Exercise instructions:
1 > Answer these from the migration passage:
(a) How should several old clusters be migrated?
(b) Which export format should be chosen for service configurations?
(c) What should be done with YARN resource parameters in the exported files?
2 > Please reproduce a section of the migration passage word for word, starting with "View the hardware" and ending after "reconfiguring manually afterward.".

Passage:
If you are migrating multiple old clusters, migrate them one at a time to preserve business continuity.

Collect instance configurations

View the hardware and software configurations of the old cluster on the Basic Information and Nodes tabs of your cluster on the EMR on ECS page. Record the following:

Configuration type Items to record Purpose
Software Cluster version, service versions, components in use, Hive metadata storage type Determine compatible versions for the new cluster
Hardware Zone, node group specifications, and billing method Replicate or optimize hardware in the new cluster

(Optional) Export service configurations

If your old cluster has customized service configurations, export them so you can apply them to the new cluster at creation time rather than reconfiguring manually afterward.

  1. Export the configurations. Follow Export and import service configurations to export configuration files. The exported files contain the following parameters:

    When exporting, observe these constraints: - Select Configuration Files: Select only files that have been edited. - Export Mode: This cannot be set to Export Only Custom or Modified Configurations for Hadoop clusters. - Export Format: Select JSON to enable direct import to the new cluster.
    Parameter Description
    ApplicationName Service name
    ConfigFileName Configuration file name
    ConfigItemKey Configuration item key
    ConfigItemValue Configuration item value
  2. Review and clean up the exported files. Remove configurations that do not apply to the new environment:

    • YARN resource parameters: Adjust values to match the actual hardware specifications of the new cluster.

    • JindoFS credential providers: Replace JindoFS-specific credential settings with OSS or OSS-HDFS configurations. See Configure a credential provider for OSS or OSS-HDFS.

  3. Use the cleaned configuration files as preset configurations when creating the new cluster. See (Optional) Custom software configuration later in this guide.

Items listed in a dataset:
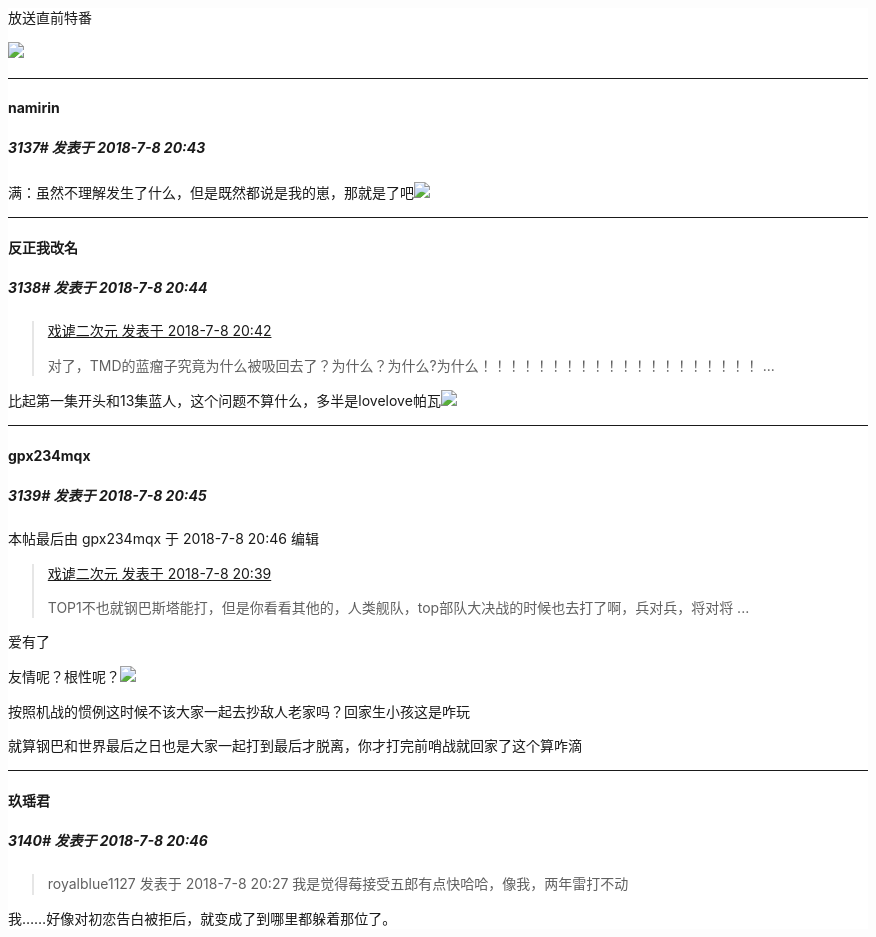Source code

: 
 放送直前特番

<img src="http://img.saraba1st.com/forum/201806/03/112433m047ah0shsiwdrbp.png" referrerpolicy="no-referrer"> 


-----

####  namirin  
##### 3137#       发表于 2018-7-8 20:43


满：虽然不理解发生了什么，但是既然都说是我的崽，那就是了吧<img src="https://static.saraba1st.com/image/smiley/face2017/066.png" referrerpolicy="no-referrer">


-----

####  反正我改名  
##### 3138#       发表于 2018-7-8 20:44


<blockquote><a href="httphttps://bbs.saraba1st.com/2b/forum.php?mod=redirect&amp;goto=findpost&amp;pid=40264682&amp;ptid=1722710" target="_blank">戏谑二次元 发表于 2018-7-8 20:42</a>

对了，TMD的蓝瘤子究竟为什么被吸回去了？为什么？为什么?为什么！！！！！！！！！！！！！！！！！！！！ ...</blockquote>
比起第一集开头和13集蓝人，这个问题不算什么，多半是lovelove帕瓦<img src="https://static.saraba1st.com/image/smiley/carton2017/019.png" referrerpolicy="no-referrer">


-----

####  gpx234mqx  
##### 3139#       发表于 2018-7-8 20:45


 本帖最后由 gpx234mqx 于 2018-7-8 20:46 编辑 
<blockquote><a href="httphttps://bbs.saraba1st.com/2b/forum.php?mod=redirect&amp;goto=findpost&amp;pid=40264644&amp;ptid=1722710" target="_blank">戏谑二次元 发表于 2018-7-8 20:39</a>

TOP1不也就钢巴斯塔能打，但是你看看其他的，人类舰队，top部队大决战的时候也去打了啊，兵对兵，将对将 ...</blockquote>
爱有了


友情呢？根性呢？<img src="https://static.saraba1st.com/image/smiley/face2017/028.png" referrerpolicy="no-referrer">


按照机战的惯例这时候不该大家一起去抄敌人老家吗？回家生小孩这是咋玩


就算钢巴和世界最后之日也是大家一起打到最后才脱离，你才打完前哨战就回家了这个算咋滴


-----

####  玖瑶君  
##### 3140#       发表于 2018-7-8 20:46


<blockquote>royalblue1127 发表于 2018-7-8 20:27
我是觉得莓接受五郎有点快哈哈，像我，两年雷打不动</blockquote>
我……好像对初恋告白被拒后，就变成了到哪里都躲着那位了。
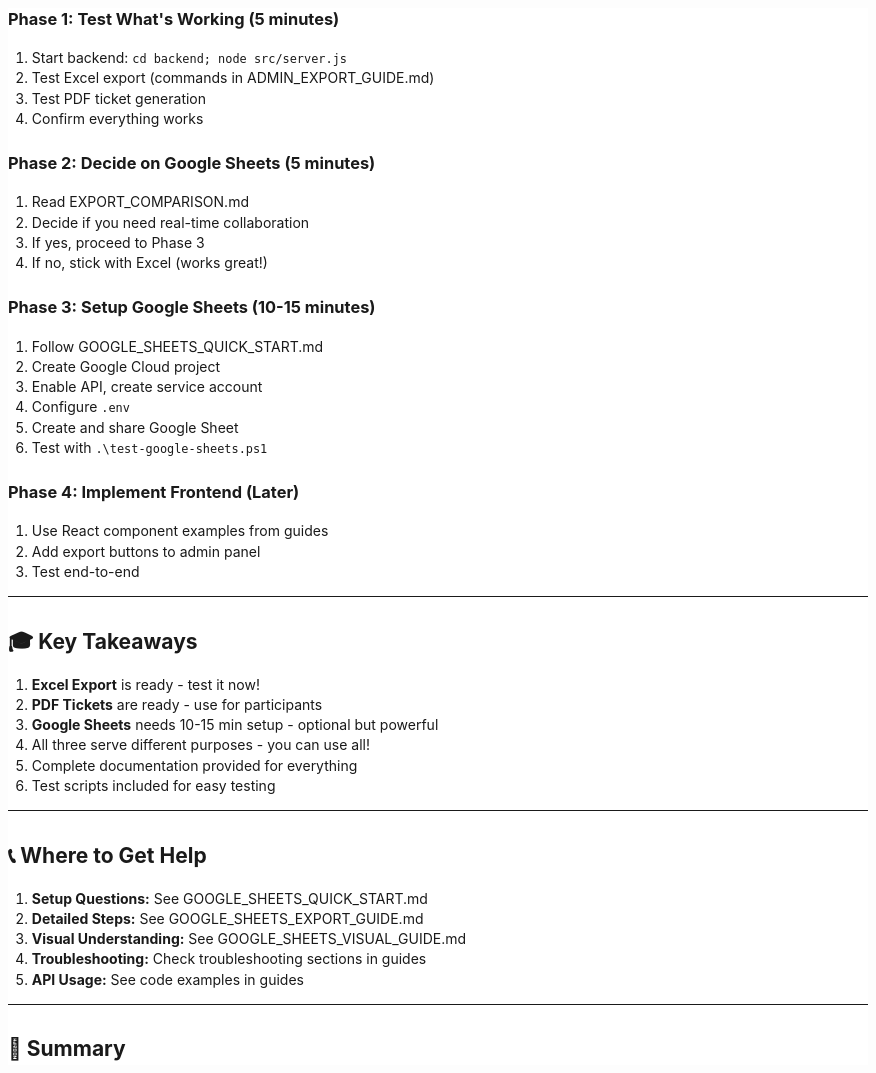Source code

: ### Phase 1: Test What's Working (5 minutes)
1. Start backend: `cd backend; node src/server.js`
2. Test Excel export (commands in ADMIN_EXPORT_GUIDE.md)
3. Test PDF ticket generation
4. Confirm everything works

### Phase 2: Decide on Google Sheets (5 minutes)
1. Read EXPORT_COMPARISON.md
2. Decide if you need real-time collaboration
3. If yes, proceed to Phase 3
4. If no, stick with Excel (works great!)

### Phase 3: Setup Google Sheets (10-15 minutes)
1. Follow GOOGLE_SHEETS_QUICK_START.md
2. Create Google Cloud project
3. Enable API, create service account
4. Configure `.env`
5. Create and share Google Sheet
6. Test with `.\test-google-sheets.ps1`

### Phase 4: Implement Frontend (Later)
1. Use React component examples from guides
2. Add export buttons to admin panel
3. Test end-to-end

---

## 🎓 Key Takeaways

1. **Excel Export** is ready - test it now!
2. **PDF Tickets** are ready - use for participants
3. **Google Sheets** needs 10-15 min setup - optional but powerful
4. All three serve different purposes - you can use all!
5. Complete documentation provided for everything
6. Test scripts included for easy testing

---

## 📞 Where to Get Help

1. **Setup Questions:** See GOOGLE_SHEETS_QUICK_START.md
2. **Detailed Steps:** See GOOGLE_SHEETS_EXPORT_GUIDE.md
3. **Visual Understanding:** See GOOGLE_SHEETS_VISUAL_GUIDE.md
4. **Troubleshooting:** Check troubleshooting sections in guides
5. **API Usage:** See code examples in guides

---

## 🎉 Summary
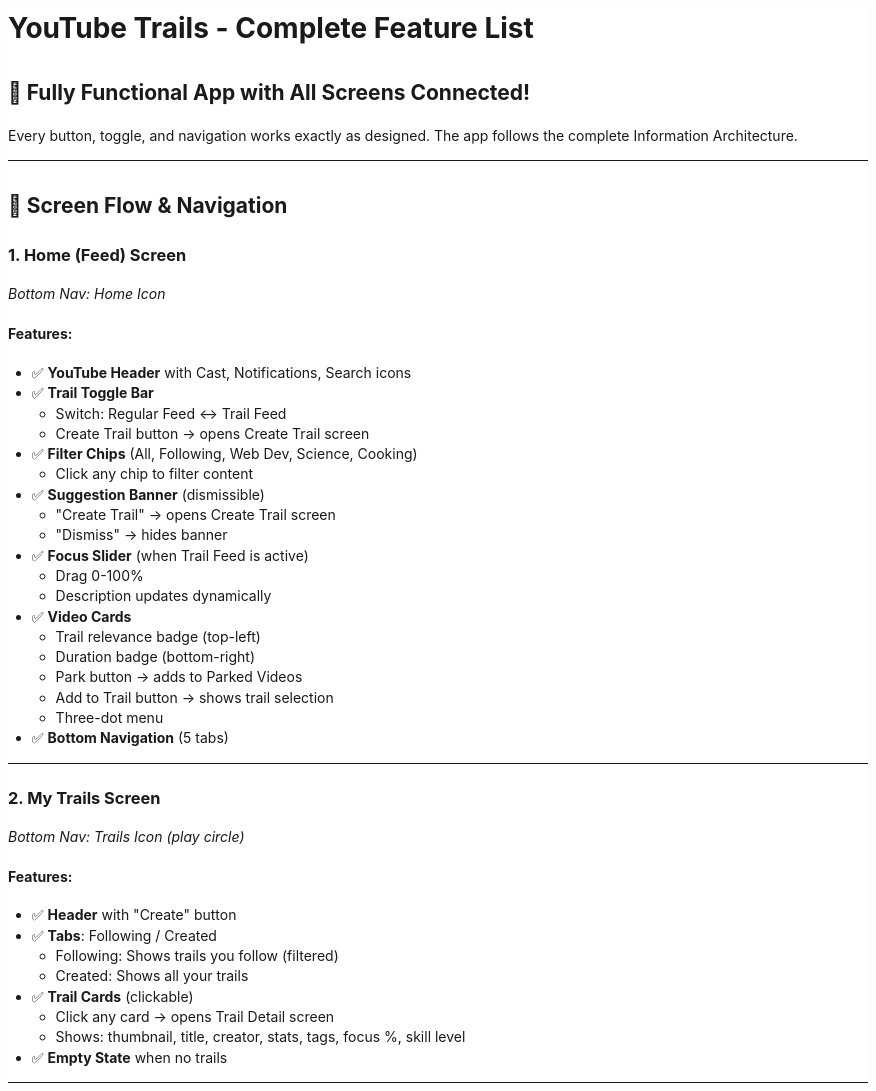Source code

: # YouTube Trails - Complete Feature List

## 🎉 Fully Functional App with All Screens Connected!

Every button, toggle, and navigation works exactly as designed. The app follows the complete Information Architecture.

---

## 📱 Screen Flow & Navigation

### 1. **Home (Feed) Screen** 
*Bottom Nav: Home Icon*

#### Features:
- ✅ **YouTube Header** with Cast, Notifications, Search icons
- ✅ **Trail Toggle Bar**
  - Switch: Regular Feed ↔ Trail Feed
  - Create Trail button → opens Create Trail screen
- ✅ **Filter Chips** (All, Following, Web Dev, Science, Cooking)
  - Click any chip to filter content
- ✅ **Suggestion Banner** (dismissible)
  - "Create Trail" → opens Create Trail screen
  - "Dismiss" → hides banner
- ✅ **Focus Slider** (when Trail Feed is active)
  - Drag 0-100%
  - Description updates dynamically
- ✅ **Video Cards**
  - Trail relevance badge (top-left)
  - Duration badge (bottom-right)
  - Park button → adds to Parked Videos
  - Add to Trail button → shows trail selection
  - Three-dot menu
- ✅ **Bottom Navigation** (5 tabs)

---

### 2. **My Trails Screen**
*Bottom Nav: Trails Icon (play circle)*

#### Features:
- ✅ **Header** with "Create" button
- ✅ **Tabs**: Following / Created
  - Following: Shows trails you follow (filtered)
  - Created: Shows all your trails
- ✅ **Trail Cards** (clickable)
  - Click any card → opens Trail Detail screen
  - Shows: thumbnail, title, creator, stats, tags, focus %, skill level
- ✅ **Empty State** when no trails

---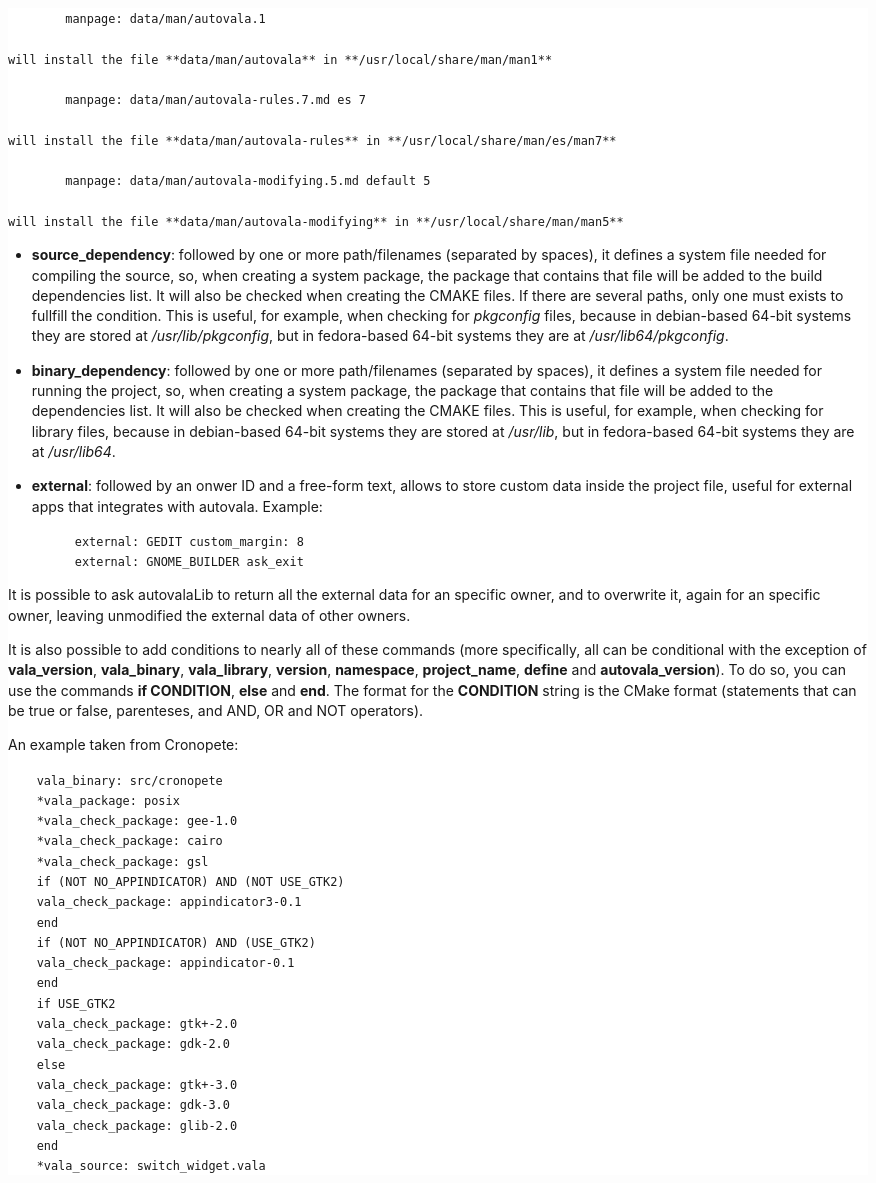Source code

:             manpage: data/man/autovala.1

    will install the file **data/man/autovala** in **/usr/local/share/man/man1**

            manpage: data/man/autovala-rules.7.md es 7

    will install the file **data/man/autovala-rules** in **/usr/local/share/man/es/man7**

            manpage: data/man/autovala-modifying.5.md default 5

    will install the file **data/man/autovala-modifying** in **/usr/local/share/man/man5**

 * **source_dependency**: followed by one or more path/filenames (separated by spaces), it defines a system file needed for compiling the source, so, when creating a system package, the package that contains that file will be added to the build dependencies list. It will also be checked when creating the CMAKE files. If there are several paths, only one must exists to fullfill the condition. This is useful, for example, when checking for *pkgconfig* files, because in debian-based 64-bit systems they are stored at */usr/lib/pkgconfig*, but in fedora-based 64-bit systems they are at */usr/lib64/pkgconfig*.

 * **binary_dependency**: followed by one or more path/filenames (separated by spaces), it defines a system file needed for running the project, so, when creating a system package, the package that contains that file will be added to the dependencies list. It will also be checked when creating the CMAKE files. This is useful, for example, when checking for library files, because in debian-based 64-bit systems they are stored at */usr/lib*, but in fedora-based 64-bit systems they are at */usr/lib64*.

* **external**: followed by an onwer ID and a free-form text, allows to store custom data inside the project file, useful for external apps that integrates with autovala. Example:

            external: GEDIT custom_margin: 8
            external: GNOME_BUILDER ask_exit

It is possible to ask autovalaLib to return all the external data for an specific owner, and to overwrite it, again for an specific owner, leaving unmodified the external data of other owners.

It is also possible to add conditions to nearly all of these commands (more specifically, all can be conditional with the exception of **vala_version**, **vala_binary**, **vala_library**, **version**, **namespace**, **project_name**, **define** and **autovala_version**). To do so, you can use the commands **if CONDITION**, **else** and **end**. The format for the **CONDITION** string is the CMake format (statements that can be true or false, parenteses, and AND, OR and NOT operators).

An example taken from Cronopete:

		vala_binary: src/cronopete
		*vala_package: posix
		*vala_check_package: gee-1.0
		*vala_check_package: cairo
		*vala_check_package: gsl
		if (NOT NO_APPINDICATOR) AND (NOT USE_GTK2)
		vala_check_package: appindicator3-0.1
		end
		if (NOT NO_APPINDICATOR) AND (USE_GTK2)
		vala_check_package: appindicator-0.1
		end
		if USE_GTK2
		vala_check_package: gtk+-2.0
		vala_check_package: gdk-2.0
		else
		vala_check_package: gtk+-3.0
		vala_check_package: gdk-3.0
		vala_check_package: glib-2.0
		end
		*vala_source: switch_widget.vala
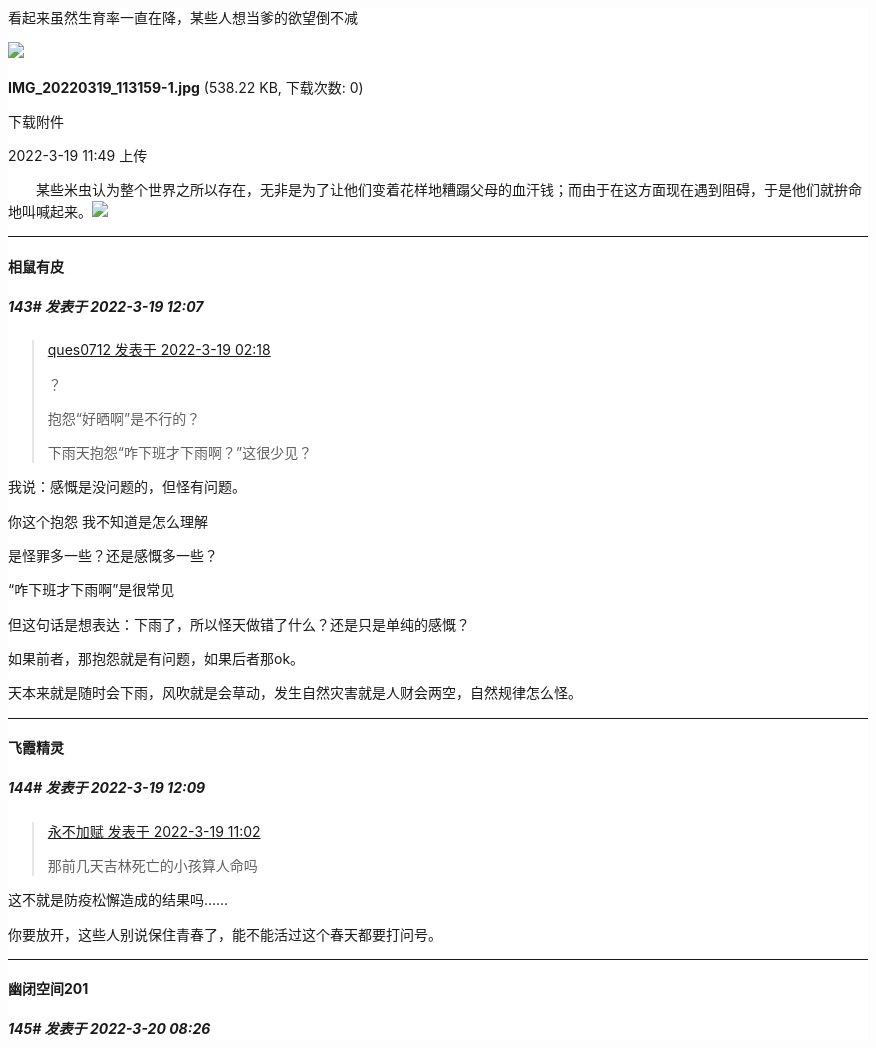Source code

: 看起来虽然生育率一直在降，某些人想当爹的欲望倒不减 </blockquote>

<img src="https://img.saraba1st.com/forum/202203/19/114938d9gqj94q9on3ay5k.jpg" referrerpolicy="no-referrer">

<strong>IMG_20220319_113159-1.jpg</strong> (538.22 KB, 下载次数: 0)

下载附件

2022-3-19 11:49 上传

　　某些米虫认为整个世界之所以存在，无非是为了让他们变着花样地糟蹋父母的血汗钱；而由于在这方面现在遇到阻碍，于是他们就拚命地叫喊起来。<img src="https://static.saraba1st.com/image/smiley/face2017/049.png" referrerpolicy="no-referrer">

*****

####  相鼠有皮  
##### 143#       发表于 2022-3-19 12:07

<blockquote><a href="httphttps://bbs.saraba1st.com/2b/forum.php?mod=redirect&amp;goto=findpost&amp;pid=55100190&amp;ptid=2058656" target="_blank">ques0712 发表于 2022-3-19 02:18</a>

？

抱怨“好晒啊”是不行的？

下雨天抱怨“咋下班才下雨啊？”这很少见？</blockquote>
我说：感慨是没问题的，但怪有问题。

你这个抱怨 我不知道是怎么理解

是怪罪多一些？还是感慨多一些？

“咋下班才下雨啊”是很常见

但这句话是想表达：下雨了，所以怪天做错了什么？还是只是单纯的感慨？

如果前者，那抱怨就是有问题，如果后者那ok。

天本来就是随时会下雨，风吹就是会草动，发生自然灾害就是人财会两空，自然规律怎么怪。



*****

####  飞霞精灵  
##### 144#       发表于 2022-3-19 12:09

<blockquote><a href="httphttps://bbs.saraba1st.com/2b/forum.php?mod=redirect&amp;goto=findpost&amp;pid=55102343&amp;ptid=2058656" target="_blank">永不加赋 发表于 2022-3-19 11:02</a>

那前几天吉林死亡的小孩算人命吗</blockquote>
这不就是防疫松懈造成的结果吗……

你要放开，这些人别说保住青春了，能不能活过这个春天都要打问号。



*****

####  幽闭空间201  
##### 145#       发表于 2022-3-20 08:26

Task solutions:
1 >
(a) One at a time, to preserve business continuity.
(b) JSON, to enable direct import to the new cluster.
(c) Their values should be adjusted to match the actual hardware specifications of the new cluster.

2 >
View the hardware and software configurations of the old cluster on the Basic Information and Nodes tabs of your cluster on the EMR on ECS page. Record the following:

Configuration type Items to record Purpose
Software Cluster version, service versions, components in use, Hive metadata storage type Determine compatible versions for the new cluster
Hardware Zone, node group specifications, and billing method Replicate or optimize hardware in the new cluster

(Optional) Export service configurations

If your old cluster has customized service configurations, export them so you can apply them to the new cluster at creation time rather than reconfiguring manually afterward.